== WRITTEN TASKS ==
A. Answer these about the excerpt on faculty teaching evaluation and SRI:
(i) Which three practices does it say can diminish faculty irritation about ratings?
(ii) Who is cited as pointing out that time and resources would be better spent on new teaching strategies?
(iii) What does it say the huge preponderance of evidence shows?
B. Can you resume the excerpt on faculty teaching evaluation and SRI right after its final line and keep writing it?

== TEXT EXCERPT ==
__________

If faculty receive negative feedback about their teaching but 
lack developmental resources, they may doubt their chances 
for improvement. Again, evaluation processes which do not 
include concrete specific ways to help faculty who wish to 
improve lead to frustrations. By using multiple measures, 
rewarding innovative approaches to teaching and employing a 
holistic evaluation process, faculty irritation about ratings can 
be diminished. 

Given the above discussion we should not be surprised, 
then, that countless hours and untold dollars have been 
invested in searching for negative evidence about SRI. In 
situations where they are used improperly, count too much 
in the evaluation process, and are not supported with helpful 
resources, we can simply reiterate that such evidence is 
not negative about SRI itself but the environment in which 
they are used. The huge preponderance of evidence shows 
the utility and reliability of SRI. So, as Theall and Franklin 
(2001) point out, the time and resources devoted to trying 
to prove that SRI are biased would be better directed toward 
developing new strategies for teaching and helping students 
learn. 

Can SRI Really Be Used to Improve Teaching?

__________

== INFORMATION GIVEN ==
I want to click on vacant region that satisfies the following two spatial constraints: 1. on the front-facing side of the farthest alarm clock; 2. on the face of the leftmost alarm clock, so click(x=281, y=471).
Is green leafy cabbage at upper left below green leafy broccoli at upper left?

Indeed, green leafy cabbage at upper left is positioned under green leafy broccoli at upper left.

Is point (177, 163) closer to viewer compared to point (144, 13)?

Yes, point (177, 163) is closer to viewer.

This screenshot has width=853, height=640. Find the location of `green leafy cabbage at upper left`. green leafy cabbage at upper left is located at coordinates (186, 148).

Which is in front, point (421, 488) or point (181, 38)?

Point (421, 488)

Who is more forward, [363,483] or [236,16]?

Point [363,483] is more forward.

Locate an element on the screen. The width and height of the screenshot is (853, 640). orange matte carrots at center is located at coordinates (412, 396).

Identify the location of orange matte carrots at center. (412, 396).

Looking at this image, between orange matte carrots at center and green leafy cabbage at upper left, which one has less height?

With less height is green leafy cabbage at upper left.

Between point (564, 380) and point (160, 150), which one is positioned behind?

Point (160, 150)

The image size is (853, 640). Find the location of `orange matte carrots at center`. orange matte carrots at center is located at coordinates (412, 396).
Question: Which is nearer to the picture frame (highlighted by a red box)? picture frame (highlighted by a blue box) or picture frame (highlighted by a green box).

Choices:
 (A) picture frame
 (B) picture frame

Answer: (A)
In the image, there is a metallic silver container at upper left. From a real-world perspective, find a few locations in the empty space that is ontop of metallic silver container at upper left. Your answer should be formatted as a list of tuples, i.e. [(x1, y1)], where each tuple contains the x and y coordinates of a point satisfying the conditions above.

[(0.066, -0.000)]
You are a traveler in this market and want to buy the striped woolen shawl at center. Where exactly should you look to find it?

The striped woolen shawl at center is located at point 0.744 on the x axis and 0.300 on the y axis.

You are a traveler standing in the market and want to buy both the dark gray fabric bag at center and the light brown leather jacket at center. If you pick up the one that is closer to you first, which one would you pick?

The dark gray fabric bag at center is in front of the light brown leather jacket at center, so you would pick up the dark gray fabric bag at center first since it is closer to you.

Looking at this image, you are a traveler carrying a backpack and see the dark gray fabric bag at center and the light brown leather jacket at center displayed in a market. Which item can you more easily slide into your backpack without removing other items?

__________

== WRITTEN RESPONSES ==
A.
(i) Using multiple measures, rewarding innovative approaches to teaching, and employing a holistic evaluation process.
(ii) Theall and Franklin (2001).
(iii) The utility and reliability of SRI.

B.
With the continual cycle of “end-of-course evaluations," one 
is tempted to ask, “Are all these ratings really helpful?” And 
the answer is demonstrably, convincingly, “Yes, provided the 
instrument asks the right questions." Just as importantly, 
SRI’s helpfulness can be increased depending upon what we 
do with the feedback we receive. Simply reflecting upon our 
SRI can make a difference, as a meta-analysis of 17 studies 
revealed; faculty who reflect on ratings administered midterm 
improve on end-of-course evaluations (Cohen, 1980). The 
greatest gains in SRI, however, are found among instructors 
who combine student feedback with consultation involving 
a peer or faculty development specialist (Brinko, 1990; 
Burbano, 1987; Cohen, 1980; Hampton & Reiser, 2004; 
Hativa, 2013a; Knol, 2013; Marincovich, 1999; Marsh, 2007; 
Marsh & Roche, 1993; Ory & Ryan, 2001; Penny & Coe, 
2004). When combined with consultation, feedback from 
ratings can have strong effects on the instructor’s knowledge, 
focus on teaching, and plans for improvement. For SRI 
deniers to debunk the SRI themselves to justify, perhaps, 
their own low ratings is especially troubling given that SRI 
yield so much useful information that those very deniers 
could use to boost their own student ratings of teaching skills 
and of how much students feel they learned (Knol, 2013).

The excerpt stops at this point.